Exercise goal: Below are some records; find each line that carries the word "round" and copy it.

Source material:

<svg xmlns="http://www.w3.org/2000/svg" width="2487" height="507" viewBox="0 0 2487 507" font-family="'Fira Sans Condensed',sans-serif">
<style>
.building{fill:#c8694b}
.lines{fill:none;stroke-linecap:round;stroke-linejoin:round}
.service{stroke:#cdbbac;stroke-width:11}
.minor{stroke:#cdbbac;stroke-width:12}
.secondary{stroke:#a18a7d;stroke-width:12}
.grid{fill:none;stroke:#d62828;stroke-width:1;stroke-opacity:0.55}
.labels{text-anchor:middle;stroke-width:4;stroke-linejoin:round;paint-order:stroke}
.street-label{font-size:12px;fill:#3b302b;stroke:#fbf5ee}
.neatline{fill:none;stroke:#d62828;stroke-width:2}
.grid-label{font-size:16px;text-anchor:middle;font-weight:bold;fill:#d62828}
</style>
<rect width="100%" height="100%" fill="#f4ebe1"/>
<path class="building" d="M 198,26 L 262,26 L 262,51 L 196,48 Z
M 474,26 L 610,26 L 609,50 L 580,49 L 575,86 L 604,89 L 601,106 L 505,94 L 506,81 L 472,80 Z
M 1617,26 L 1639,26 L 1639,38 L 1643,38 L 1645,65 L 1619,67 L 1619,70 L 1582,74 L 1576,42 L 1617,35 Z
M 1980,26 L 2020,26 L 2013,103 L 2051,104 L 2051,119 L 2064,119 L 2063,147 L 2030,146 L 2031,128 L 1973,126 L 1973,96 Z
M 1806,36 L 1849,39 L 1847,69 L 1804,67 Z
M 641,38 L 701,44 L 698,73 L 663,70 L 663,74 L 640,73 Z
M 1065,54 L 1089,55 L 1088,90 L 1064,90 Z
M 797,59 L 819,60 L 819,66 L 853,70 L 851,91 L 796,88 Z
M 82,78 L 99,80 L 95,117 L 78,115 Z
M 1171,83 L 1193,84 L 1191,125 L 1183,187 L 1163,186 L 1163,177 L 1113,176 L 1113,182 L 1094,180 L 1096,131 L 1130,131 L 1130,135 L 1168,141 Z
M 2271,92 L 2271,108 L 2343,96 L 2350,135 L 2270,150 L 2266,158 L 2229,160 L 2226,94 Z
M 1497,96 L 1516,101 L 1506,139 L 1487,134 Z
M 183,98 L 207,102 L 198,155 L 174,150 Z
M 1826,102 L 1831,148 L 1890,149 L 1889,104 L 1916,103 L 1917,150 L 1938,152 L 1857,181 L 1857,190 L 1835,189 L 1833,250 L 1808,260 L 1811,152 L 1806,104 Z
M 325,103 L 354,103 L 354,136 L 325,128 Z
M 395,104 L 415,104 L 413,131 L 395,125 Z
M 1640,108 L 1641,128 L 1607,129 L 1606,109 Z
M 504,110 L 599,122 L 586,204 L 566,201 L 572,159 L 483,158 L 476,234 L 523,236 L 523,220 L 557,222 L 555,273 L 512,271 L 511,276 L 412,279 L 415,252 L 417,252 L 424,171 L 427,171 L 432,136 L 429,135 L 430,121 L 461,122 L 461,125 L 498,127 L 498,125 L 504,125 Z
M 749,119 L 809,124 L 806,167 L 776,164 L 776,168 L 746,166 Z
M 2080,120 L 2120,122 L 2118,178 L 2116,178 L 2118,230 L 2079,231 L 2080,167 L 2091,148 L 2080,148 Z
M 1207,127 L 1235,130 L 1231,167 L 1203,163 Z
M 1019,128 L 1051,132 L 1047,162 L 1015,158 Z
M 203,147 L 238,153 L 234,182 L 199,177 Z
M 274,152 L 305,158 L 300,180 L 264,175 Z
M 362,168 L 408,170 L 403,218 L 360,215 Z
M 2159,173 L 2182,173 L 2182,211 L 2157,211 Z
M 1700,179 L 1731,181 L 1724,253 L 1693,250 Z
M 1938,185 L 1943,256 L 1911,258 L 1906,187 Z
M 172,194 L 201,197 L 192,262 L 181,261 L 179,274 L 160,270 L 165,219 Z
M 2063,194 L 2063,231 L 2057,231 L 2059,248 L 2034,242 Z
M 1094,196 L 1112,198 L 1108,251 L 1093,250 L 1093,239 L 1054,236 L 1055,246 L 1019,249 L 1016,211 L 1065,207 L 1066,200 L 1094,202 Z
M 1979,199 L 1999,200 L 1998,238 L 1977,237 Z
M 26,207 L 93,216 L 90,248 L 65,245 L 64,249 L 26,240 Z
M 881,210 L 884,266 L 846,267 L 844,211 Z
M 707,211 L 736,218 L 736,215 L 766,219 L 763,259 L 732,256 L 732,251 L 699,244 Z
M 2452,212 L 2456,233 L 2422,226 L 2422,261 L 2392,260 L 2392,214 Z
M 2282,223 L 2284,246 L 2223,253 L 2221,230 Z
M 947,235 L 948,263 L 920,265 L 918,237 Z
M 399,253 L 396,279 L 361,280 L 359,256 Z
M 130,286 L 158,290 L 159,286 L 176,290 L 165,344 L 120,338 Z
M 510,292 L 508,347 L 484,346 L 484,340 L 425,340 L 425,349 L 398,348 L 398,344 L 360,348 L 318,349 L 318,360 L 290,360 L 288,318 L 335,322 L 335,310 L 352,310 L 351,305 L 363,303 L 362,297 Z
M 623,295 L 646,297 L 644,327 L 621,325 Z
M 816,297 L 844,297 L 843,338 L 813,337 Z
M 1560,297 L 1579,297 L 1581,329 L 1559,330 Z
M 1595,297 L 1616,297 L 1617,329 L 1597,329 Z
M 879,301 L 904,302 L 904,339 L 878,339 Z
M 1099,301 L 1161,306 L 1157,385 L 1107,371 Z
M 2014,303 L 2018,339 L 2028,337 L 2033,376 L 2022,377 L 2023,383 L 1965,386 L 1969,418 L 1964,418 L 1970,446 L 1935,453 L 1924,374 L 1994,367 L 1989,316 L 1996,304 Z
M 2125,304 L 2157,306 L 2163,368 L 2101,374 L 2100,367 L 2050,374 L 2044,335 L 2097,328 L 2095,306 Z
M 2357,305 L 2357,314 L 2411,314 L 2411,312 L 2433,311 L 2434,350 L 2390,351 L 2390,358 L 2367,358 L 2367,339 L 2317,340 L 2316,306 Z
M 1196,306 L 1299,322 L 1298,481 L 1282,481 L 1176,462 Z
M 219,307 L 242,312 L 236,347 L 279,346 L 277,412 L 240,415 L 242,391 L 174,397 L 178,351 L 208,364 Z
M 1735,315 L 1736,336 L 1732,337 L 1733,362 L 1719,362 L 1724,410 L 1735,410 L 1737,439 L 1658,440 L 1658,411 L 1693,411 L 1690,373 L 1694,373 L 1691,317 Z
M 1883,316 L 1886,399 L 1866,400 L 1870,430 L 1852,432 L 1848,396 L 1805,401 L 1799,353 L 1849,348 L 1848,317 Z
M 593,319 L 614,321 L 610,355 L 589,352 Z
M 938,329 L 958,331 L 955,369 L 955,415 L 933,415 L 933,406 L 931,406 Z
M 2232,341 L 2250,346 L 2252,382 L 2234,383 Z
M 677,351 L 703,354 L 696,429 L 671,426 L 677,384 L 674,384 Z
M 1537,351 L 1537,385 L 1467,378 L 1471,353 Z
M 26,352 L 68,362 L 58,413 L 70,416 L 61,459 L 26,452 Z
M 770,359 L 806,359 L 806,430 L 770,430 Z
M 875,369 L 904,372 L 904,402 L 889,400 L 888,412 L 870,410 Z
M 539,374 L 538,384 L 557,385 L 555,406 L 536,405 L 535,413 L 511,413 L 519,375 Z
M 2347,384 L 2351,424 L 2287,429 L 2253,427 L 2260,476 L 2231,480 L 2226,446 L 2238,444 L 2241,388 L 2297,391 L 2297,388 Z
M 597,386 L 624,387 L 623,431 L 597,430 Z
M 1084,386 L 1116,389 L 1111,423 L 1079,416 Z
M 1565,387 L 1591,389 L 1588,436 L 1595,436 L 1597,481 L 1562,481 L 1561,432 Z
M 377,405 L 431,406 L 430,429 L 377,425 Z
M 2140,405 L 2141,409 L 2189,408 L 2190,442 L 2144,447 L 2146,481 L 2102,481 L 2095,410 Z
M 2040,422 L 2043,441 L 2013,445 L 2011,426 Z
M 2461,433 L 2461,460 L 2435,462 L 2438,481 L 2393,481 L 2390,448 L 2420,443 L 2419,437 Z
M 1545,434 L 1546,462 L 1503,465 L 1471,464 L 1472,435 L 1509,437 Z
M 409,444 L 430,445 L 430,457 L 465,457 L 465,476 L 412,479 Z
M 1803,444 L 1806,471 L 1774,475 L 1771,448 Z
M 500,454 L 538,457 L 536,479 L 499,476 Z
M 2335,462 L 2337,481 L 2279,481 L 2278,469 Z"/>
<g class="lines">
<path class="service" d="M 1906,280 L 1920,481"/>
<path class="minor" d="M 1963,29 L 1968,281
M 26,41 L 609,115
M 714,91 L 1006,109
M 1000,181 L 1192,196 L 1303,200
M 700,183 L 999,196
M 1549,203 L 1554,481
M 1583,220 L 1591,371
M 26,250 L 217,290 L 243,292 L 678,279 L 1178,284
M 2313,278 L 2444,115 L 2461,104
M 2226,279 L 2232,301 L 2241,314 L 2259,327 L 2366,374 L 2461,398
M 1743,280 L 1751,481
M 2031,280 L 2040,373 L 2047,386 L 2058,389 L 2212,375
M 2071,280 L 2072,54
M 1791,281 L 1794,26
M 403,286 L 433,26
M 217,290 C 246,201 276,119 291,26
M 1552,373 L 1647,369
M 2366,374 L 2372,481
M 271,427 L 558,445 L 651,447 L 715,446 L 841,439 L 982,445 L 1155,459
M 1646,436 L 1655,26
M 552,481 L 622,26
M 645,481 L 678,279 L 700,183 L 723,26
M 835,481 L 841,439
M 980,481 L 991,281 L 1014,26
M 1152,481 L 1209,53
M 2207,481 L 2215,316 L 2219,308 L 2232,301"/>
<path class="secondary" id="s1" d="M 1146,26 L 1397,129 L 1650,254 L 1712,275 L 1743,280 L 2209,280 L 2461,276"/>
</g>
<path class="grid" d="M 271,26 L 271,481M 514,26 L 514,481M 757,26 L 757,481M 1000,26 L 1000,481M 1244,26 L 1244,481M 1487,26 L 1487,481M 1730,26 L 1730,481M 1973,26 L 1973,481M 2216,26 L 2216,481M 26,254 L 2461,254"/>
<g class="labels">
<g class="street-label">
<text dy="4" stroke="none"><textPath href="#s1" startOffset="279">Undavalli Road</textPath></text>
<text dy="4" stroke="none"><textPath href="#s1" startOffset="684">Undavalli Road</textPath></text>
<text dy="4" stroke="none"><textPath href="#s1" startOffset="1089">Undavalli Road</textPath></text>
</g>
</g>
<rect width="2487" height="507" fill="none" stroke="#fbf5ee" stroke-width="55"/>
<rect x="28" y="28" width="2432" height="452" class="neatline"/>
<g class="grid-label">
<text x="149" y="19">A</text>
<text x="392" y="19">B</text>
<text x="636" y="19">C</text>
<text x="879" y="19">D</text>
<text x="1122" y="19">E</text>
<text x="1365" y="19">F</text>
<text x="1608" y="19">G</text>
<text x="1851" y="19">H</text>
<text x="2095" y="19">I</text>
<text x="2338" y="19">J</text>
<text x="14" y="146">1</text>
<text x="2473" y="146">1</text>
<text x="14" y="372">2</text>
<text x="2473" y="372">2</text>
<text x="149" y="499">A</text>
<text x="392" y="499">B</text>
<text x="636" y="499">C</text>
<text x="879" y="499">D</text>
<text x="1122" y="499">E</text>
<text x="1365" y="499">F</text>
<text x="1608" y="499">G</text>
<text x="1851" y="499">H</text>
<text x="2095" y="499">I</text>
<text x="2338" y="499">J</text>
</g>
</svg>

Result of the exercise:
.lines{fill:none;stroke-linecap:round;stroke-linejoin:round}
.labels{text-anchor:middle;stroke-width:4;stroke-linejoin:round;paint-order:stroke}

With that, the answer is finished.